### WHAT YOU NEED TO DO:
Your answer should hold each line of the material that contains the word "they".
[DATA RECORDS]
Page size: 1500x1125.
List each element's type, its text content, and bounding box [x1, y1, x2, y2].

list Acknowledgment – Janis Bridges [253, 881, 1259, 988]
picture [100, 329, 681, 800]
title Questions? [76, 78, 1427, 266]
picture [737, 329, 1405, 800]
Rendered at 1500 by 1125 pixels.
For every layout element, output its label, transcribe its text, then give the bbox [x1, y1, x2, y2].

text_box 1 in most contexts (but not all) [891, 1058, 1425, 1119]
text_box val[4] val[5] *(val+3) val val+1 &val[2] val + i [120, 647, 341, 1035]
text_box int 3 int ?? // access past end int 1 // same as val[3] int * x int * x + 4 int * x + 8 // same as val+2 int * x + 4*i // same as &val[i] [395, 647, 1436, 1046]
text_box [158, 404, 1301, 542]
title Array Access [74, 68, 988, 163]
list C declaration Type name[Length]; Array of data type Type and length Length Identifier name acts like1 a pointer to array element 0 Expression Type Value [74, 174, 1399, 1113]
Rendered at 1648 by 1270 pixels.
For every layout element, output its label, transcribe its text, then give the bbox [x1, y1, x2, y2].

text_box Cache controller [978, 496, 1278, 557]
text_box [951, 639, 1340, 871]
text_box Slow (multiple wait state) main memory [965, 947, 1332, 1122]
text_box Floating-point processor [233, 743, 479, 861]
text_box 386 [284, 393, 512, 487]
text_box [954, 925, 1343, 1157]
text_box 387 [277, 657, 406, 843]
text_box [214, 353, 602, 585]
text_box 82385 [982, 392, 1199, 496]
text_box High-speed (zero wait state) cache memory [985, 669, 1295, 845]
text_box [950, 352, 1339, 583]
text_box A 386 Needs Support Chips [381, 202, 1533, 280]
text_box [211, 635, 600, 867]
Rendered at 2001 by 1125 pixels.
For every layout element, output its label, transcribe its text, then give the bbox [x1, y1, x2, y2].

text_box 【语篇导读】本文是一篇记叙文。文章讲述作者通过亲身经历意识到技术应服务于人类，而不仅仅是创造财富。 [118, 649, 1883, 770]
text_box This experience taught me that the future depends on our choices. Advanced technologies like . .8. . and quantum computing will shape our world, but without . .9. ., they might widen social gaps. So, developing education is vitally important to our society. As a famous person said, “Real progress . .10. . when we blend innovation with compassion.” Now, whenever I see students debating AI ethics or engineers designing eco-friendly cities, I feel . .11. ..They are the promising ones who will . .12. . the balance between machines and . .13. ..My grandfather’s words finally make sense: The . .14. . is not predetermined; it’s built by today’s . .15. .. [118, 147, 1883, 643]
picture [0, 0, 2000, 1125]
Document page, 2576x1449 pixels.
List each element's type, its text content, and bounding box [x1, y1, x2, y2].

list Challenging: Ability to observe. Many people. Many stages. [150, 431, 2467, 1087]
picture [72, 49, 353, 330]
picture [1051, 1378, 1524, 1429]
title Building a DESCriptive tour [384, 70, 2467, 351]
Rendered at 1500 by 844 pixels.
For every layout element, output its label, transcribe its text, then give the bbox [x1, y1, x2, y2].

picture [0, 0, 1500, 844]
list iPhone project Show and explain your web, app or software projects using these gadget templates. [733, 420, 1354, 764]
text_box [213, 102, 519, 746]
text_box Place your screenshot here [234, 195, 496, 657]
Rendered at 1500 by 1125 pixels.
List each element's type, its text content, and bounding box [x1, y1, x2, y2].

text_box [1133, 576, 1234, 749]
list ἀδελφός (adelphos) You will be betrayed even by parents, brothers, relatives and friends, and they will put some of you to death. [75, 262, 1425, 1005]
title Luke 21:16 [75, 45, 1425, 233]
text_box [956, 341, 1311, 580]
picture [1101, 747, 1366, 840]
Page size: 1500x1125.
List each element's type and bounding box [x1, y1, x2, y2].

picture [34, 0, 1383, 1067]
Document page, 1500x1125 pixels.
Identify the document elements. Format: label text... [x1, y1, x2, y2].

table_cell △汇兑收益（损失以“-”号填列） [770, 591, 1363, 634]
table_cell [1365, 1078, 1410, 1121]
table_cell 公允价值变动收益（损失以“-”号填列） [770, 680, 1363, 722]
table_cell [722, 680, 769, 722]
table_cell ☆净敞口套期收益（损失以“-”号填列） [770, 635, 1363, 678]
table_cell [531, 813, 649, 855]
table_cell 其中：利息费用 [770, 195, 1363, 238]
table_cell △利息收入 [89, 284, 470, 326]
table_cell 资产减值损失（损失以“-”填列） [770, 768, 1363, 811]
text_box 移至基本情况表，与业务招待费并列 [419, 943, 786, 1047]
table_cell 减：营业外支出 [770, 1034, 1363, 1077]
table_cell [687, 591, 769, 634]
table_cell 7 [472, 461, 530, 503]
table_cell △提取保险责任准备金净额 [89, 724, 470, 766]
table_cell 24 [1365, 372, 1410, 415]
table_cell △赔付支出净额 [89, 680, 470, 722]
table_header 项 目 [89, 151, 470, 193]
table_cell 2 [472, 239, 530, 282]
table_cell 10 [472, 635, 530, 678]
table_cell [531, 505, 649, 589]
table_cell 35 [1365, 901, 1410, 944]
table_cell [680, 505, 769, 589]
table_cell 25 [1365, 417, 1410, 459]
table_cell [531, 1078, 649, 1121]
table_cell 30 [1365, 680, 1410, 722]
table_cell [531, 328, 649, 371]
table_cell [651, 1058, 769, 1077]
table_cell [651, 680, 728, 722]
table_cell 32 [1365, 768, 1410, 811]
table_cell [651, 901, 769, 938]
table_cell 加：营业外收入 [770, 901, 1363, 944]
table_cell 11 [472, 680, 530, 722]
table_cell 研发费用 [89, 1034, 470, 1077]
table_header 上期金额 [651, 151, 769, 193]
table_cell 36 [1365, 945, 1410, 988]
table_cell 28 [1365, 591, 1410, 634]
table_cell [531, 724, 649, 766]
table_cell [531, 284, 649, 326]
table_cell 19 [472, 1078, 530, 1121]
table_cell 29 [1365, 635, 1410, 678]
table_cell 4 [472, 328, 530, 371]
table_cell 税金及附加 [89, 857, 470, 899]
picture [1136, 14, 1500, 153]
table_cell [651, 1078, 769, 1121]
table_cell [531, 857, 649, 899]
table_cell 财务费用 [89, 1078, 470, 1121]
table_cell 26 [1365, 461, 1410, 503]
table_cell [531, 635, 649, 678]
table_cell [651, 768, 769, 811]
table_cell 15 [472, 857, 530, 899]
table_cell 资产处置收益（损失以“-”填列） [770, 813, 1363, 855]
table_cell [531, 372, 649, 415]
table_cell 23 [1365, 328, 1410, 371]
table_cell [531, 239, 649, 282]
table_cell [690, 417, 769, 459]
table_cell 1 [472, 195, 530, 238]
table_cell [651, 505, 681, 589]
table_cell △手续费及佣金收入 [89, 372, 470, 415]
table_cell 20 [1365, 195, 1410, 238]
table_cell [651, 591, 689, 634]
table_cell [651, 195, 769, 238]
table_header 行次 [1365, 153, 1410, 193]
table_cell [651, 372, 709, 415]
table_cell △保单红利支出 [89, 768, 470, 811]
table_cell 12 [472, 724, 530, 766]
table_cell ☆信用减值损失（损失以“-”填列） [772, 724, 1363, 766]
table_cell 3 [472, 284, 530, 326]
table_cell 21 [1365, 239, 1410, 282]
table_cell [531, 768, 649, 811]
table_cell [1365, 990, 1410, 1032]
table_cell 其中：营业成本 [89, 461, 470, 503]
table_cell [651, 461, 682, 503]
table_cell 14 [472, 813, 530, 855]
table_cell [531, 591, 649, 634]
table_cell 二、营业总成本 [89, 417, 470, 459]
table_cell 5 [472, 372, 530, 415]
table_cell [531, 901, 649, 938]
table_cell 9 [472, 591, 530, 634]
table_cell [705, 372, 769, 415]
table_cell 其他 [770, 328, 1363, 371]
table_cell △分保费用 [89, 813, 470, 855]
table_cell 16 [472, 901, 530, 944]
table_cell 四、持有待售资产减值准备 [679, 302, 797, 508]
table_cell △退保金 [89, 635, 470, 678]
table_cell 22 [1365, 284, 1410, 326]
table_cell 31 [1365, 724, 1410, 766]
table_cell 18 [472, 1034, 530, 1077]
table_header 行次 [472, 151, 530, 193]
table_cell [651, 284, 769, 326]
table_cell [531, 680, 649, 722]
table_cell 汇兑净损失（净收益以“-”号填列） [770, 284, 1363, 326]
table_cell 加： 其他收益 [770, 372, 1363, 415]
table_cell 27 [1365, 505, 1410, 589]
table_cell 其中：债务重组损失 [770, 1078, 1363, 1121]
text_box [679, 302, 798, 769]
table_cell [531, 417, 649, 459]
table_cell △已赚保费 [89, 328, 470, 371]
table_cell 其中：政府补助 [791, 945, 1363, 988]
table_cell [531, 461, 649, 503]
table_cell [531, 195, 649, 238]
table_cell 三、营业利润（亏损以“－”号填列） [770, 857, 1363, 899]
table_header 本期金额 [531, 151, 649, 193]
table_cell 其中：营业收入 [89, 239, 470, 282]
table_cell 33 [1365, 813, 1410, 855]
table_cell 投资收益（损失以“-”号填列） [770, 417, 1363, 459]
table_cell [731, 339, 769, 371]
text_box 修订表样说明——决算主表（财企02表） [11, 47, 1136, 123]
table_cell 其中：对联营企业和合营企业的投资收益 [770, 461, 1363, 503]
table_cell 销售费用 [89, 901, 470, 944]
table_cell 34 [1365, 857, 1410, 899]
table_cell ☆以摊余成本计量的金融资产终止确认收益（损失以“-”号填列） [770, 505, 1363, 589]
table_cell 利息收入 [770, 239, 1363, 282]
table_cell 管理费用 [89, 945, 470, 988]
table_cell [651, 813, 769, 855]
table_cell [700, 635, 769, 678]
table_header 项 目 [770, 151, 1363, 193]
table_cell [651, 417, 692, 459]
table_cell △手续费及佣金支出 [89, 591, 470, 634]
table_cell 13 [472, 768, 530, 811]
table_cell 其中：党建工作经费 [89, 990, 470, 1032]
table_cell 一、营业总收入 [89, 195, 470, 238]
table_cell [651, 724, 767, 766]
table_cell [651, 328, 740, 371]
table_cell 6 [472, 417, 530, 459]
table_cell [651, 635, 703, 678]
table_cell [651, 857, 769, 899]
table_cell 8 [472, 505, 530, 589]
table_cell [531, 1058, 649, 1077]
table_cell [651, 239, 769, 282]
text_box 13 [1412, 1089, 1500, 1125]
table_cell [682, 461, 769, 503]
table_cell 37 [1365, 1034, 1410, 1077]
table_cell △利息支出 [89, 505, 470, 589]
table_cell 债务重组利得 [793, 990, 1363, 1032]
[/DATA RECORDS]
### OUTPUT OF THE TASK:
text_box This experience taught me that the future depends on our choices. Advanced technologies like . .8. . and quantum computing will shape our world, but without . .9. ., they might widen social gaps. So, developing education is vitally important to our society. As a famous person said, “Real progress . .10. . when we blend innovation with compassion.” Now, whenever I see students debating AI ethics or engineers designing eco-friendly cities, I feel . .11. ..They are the promising ones who will . .12. . the balance between machines and . .13. ..My grandfather’s words finally make sense: The . .14. . is not predetermined; it’s built by today’s . .15. .. [118, 147, 1883, 643]
list ἀδελφός (adelphos) You will be betrayed even by parents, brothers, relatives and friends, and they will put some of you to death. [75, 262, 1425, 1005]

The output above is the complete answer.